(Items listed in a dataset)
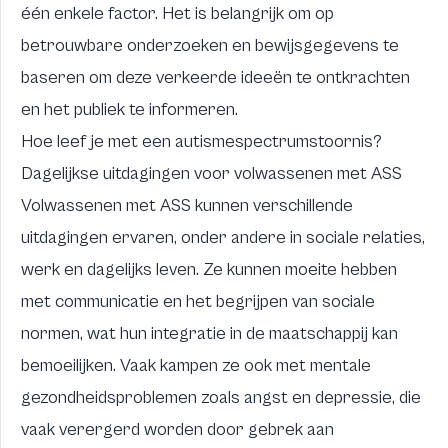
één enkele factor. Het is belangrijk om op
betrouwbare onderzoeken en bewijsgegevens te
baseren om deze verkeerde ideeën te ontkrachten
en het publiek te informeren.
Hoe leef je met een autismespectrumstoornis?
Dagelijkse uitdagingen voor volwassenen met ASS
Volwassenen met ASS kunnen verschillende
uitdagingen ervaren, onder andere in sociale relaties,
werk en dagelijks leven. Ze kunnen moeite hebben
met communicatie en het begrijpen van sociale
normen, wat hun integratie in de maatschappij kan
bemoeilijken. Vaak kampen ze ook met mentale
gezondheidsproblemen zoals angst en depressie, die
vaak verergerd worden door gebrek aan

### What is required:
Each line above that includes "uitdagingen" counts once; state the total and nothing more.

### Written solution:
2